Yusef Salaam, one of the five Black and Latino teenagers convicted in the 1989 rape of a jogger in Central Park, who was later exonerated, was elected to the New York City Council by a landslide.
Salaam, a Democrat, will represent a central Harlem district on the city council.
“I am really the ambassador for everyone’s pain,” Salaam told the Associated Press in an interview. “In many ways, I went through that for our people so I can now lead them.”
Salaam was a teenager when wrongly convicted for the brutal attack. At the time, Donald Trump called for all five young men to be given the death penalty—going as far as to take out a newspaper ad to push his agenda.

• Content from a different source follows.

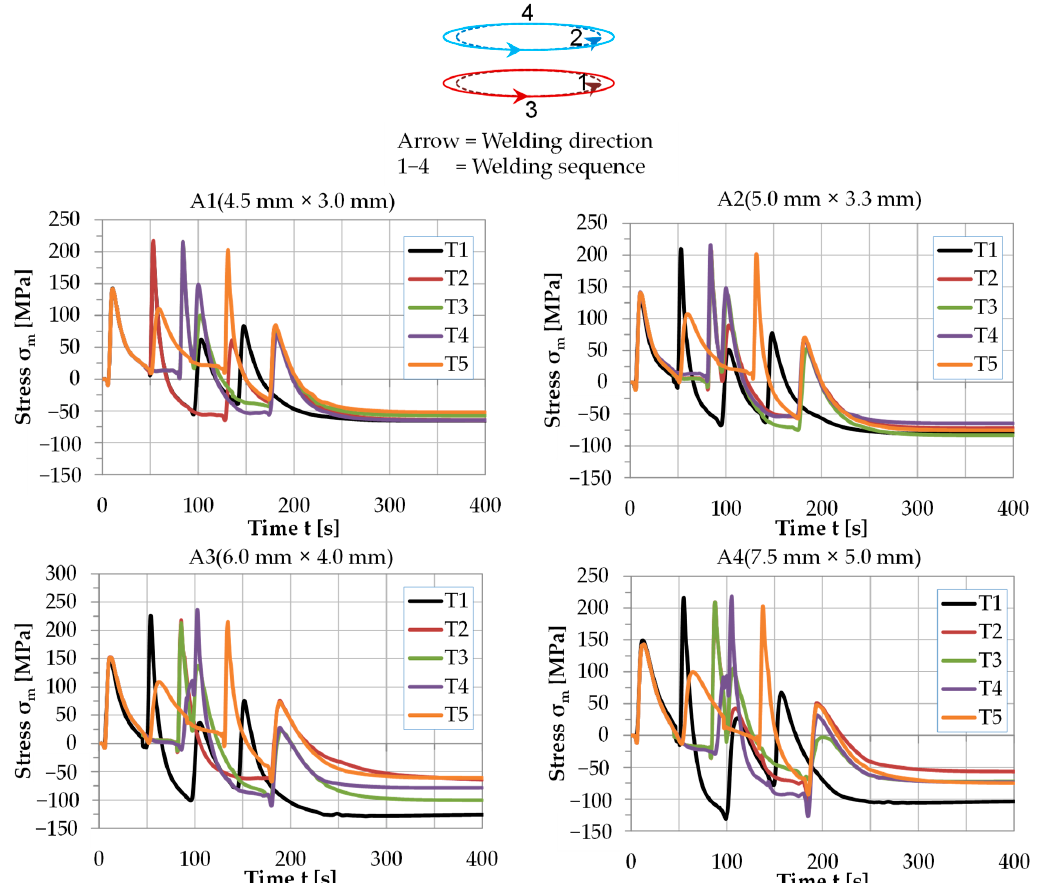
Figure 26. Comparison of the stress history of the tool-element for different welding trajectories in a 2 × 2 pattern with beads of dimensions (A1–A4).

“Every single thing that happens to you happens for you. Having to be kidnapped from my home — as a 15-year-old child — to be lodged in the belly of the beast, I was gifted to turn that experience into the womb of America. I was gifted because I was able to see it for what it really was: a system that was trying to make me believe that I was my ancestors’ wildest nightmare, but I am my ancestors’ wildest dreams,” said Salaam.
The victory comes more than two decades after DNA evidence was used to overturn Salaam’s convictions. The convictions of Antron McCray, Kevin Richardson, Raymond Santana and Korey Wise were also overturned and the city eventually agreed to a $41 million settlement.